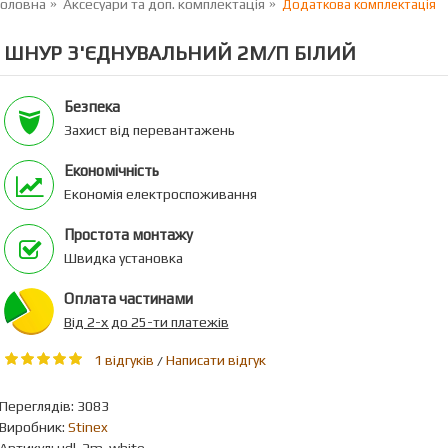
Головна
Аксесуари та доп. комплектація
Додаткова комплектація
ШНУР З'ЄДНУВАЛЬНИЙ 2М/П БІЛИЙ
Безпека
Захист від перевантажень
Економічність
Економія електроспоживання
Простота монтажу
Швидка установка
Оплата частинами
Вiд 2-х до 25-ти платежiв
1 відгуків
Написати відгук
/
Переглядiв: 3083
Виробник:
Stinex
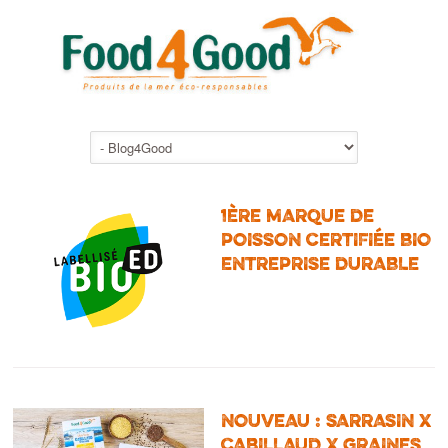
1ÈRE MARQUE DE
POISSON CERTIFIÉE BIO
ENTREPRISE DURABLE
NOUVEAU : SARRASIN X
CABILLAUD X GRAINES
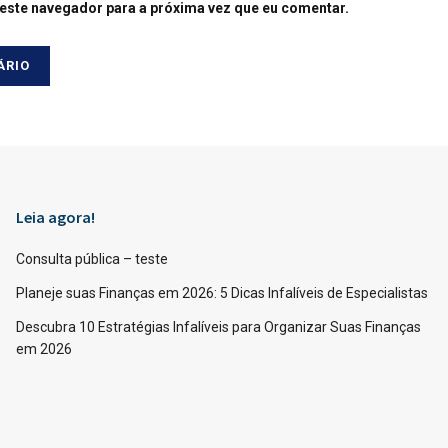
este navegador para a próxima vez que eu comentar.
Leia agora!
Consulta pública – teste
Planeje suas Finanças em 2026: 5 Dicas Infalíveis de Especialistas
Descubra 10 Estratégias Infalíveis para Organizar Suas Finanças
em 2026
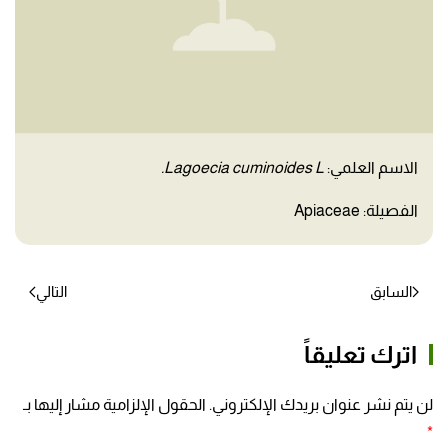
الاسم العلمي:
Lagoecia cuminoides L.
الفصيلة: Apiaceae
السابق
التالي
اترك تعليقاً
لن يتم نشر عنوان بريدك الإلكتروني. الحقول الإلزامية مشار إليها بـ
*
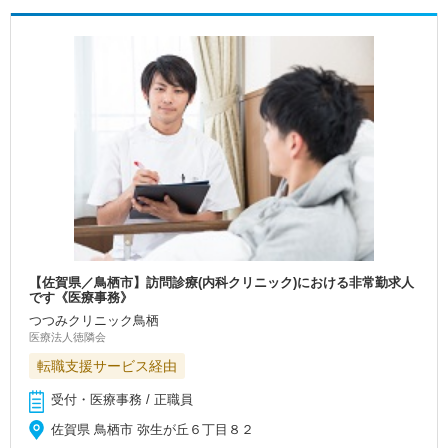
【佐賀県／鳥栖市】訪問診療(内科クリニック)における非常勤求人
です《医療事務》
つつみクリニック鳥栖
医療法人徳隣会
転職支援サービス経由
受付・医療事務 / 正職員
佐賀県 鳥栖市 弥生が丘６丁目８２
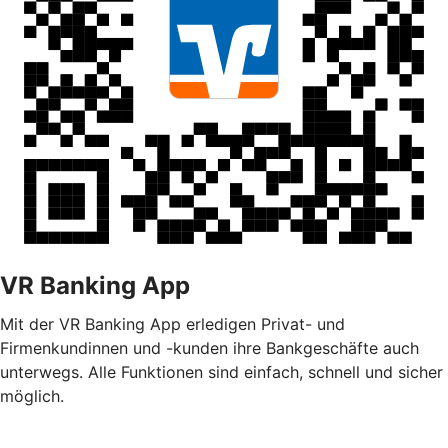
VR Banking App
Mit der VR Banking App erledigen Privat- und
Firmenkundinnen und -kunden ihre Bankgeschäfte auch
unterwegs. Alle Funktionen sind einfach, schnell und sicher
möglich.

==

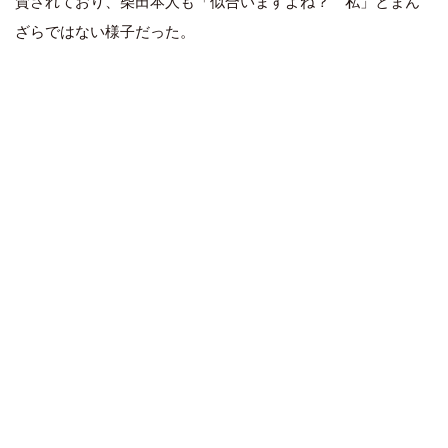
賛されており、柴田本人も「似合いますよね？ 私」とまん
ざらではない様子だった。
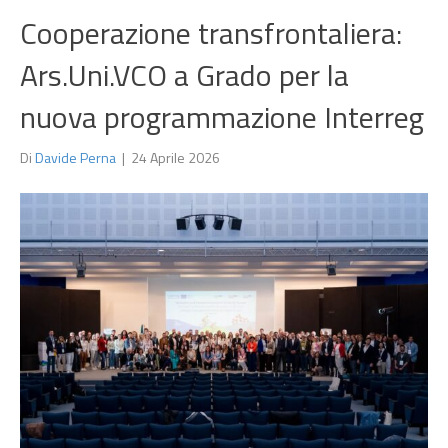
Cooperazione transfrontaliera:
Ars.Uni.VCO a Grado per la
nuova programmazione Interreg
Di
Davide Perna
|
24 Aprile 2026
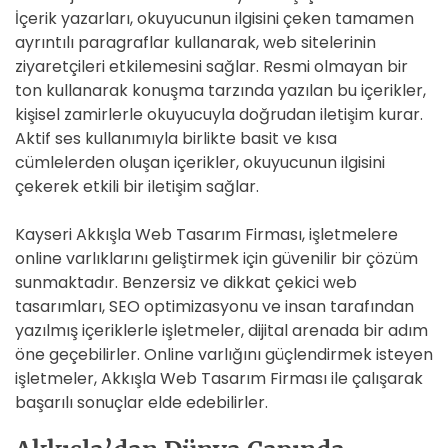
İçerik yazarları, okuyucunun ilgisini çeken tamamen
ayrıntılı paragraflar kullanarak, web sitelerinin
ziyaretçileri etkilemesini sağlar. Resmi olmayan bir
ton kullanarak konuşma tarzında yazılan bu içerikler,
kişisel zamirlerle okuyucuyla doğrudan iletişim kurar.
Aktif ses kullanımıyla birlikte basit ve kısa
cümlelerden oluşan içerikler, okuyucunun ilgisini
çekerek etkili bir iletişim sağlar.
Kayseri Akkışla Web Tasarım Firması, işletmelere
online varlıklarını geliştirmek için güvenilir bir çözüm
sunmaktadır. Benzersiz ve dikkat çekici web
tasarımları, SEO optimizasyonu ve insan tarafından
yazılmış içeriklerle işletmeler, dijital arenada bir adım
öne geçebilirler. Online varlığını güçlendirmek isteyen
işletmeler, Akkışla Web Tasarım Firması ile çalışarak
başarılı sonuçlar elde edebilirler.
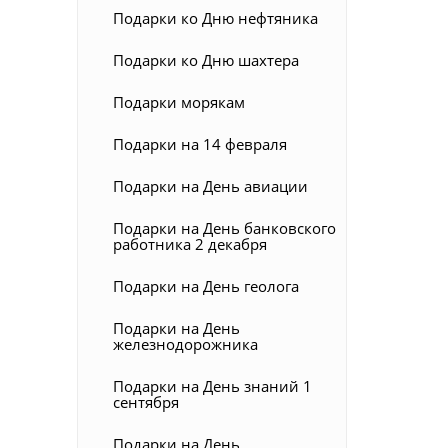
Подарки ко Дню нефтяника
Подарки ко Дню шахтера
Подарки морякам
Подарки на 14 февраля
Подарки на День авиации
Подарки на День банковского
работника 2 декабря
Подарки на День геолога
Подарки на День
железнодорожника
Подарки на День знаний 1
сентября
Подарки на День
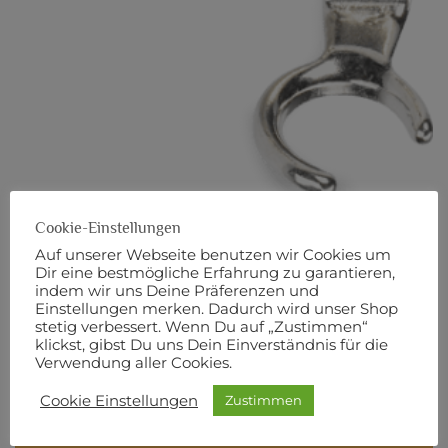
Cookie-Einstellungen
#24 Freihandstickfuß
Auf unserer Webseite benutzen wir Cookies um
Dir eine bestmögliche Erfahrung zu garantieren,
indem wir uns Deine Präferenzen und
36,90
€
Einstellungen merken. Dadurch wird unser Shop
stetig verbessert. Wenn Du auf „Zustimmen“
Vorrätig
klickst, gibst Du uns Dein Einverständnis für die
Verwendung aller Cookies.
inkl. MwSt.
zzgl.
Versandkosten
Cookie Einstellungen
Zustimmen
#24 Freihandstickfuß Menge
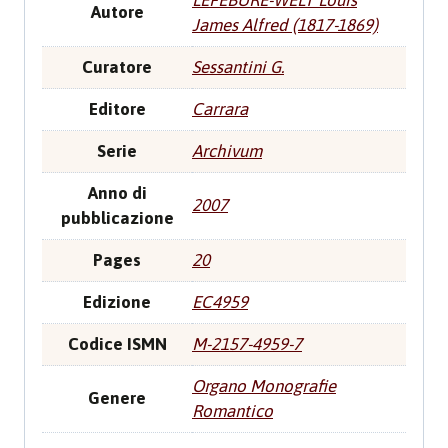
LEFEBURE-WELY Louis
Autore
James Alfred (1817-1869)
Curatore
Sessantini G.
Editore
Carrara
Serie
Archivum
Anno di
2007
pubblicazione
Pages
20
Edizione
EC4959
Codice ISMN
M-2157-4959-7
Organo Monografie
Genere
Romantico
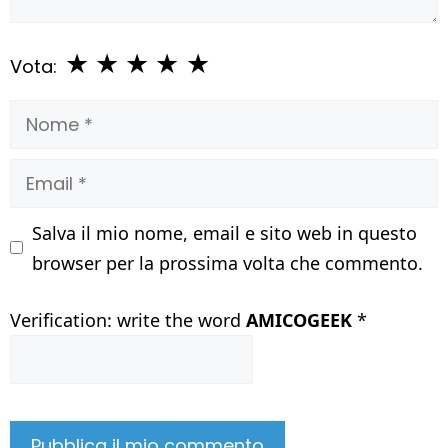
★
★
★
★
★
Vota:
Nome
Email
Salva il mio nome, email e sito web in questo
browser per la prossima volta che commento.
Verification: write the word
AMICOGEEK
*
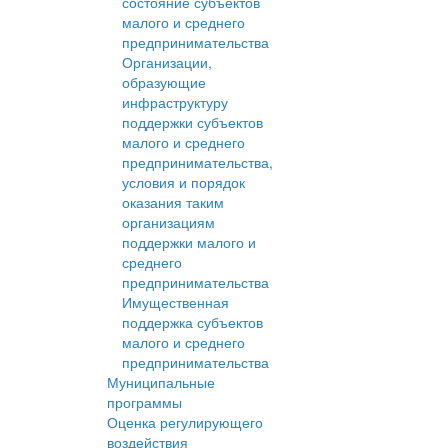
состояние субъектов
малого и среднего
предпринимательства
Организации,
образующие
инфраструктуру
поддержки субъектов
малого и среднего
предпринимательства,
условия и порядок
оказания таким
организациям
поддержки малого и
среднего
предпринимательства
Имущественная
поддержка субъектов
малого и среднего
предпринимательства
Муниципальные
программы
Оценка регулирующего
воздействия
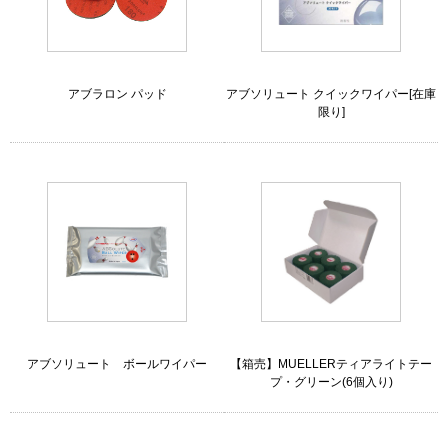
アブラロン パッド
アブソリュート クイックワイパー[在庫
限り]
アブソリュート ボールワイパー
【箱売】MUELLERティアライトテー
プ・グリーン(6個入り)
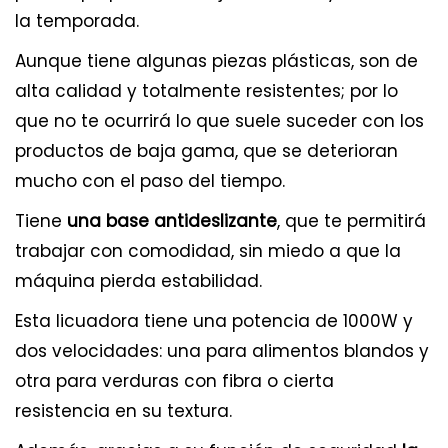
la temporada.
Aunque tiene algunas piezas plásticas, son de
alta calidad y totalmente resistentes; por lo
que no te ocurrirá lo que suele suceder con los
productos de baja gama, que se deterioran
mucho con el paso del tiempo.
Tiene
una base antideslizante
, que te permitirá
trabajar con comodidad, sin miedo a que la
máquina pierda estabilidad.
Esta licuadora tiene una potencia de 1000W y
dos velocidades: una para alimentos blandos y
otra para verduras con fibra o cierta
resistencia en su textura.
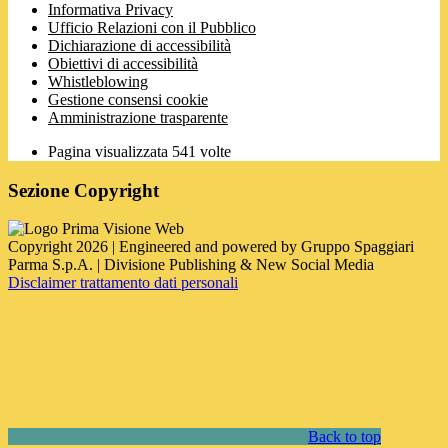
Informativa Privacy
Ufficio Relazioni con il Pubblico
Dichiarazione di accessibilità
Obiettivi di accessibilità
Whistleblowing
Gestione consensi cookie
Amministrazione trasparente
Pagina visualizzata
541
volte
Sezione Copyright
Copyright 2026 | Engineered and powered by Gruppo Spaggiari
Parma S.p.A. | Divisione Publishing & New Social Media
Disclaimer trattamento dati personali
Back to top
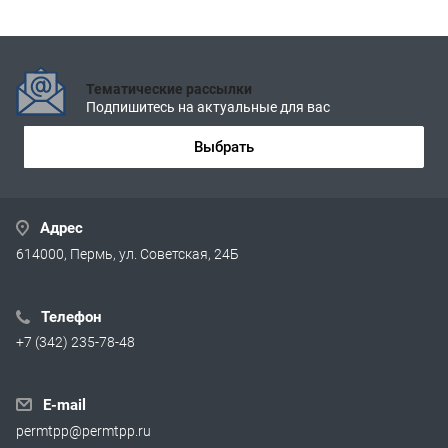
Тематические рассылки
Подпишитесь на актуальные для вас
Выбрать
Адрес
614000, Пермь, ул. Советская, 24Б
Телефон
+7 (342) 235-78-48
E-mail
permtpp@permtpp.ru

▸ **What to work on**:
What lines of the material contain "accessibilità"? Show them.

▸ **Written reply**:
Dichiarazione di accessibilità
Obiettivi di accessibilità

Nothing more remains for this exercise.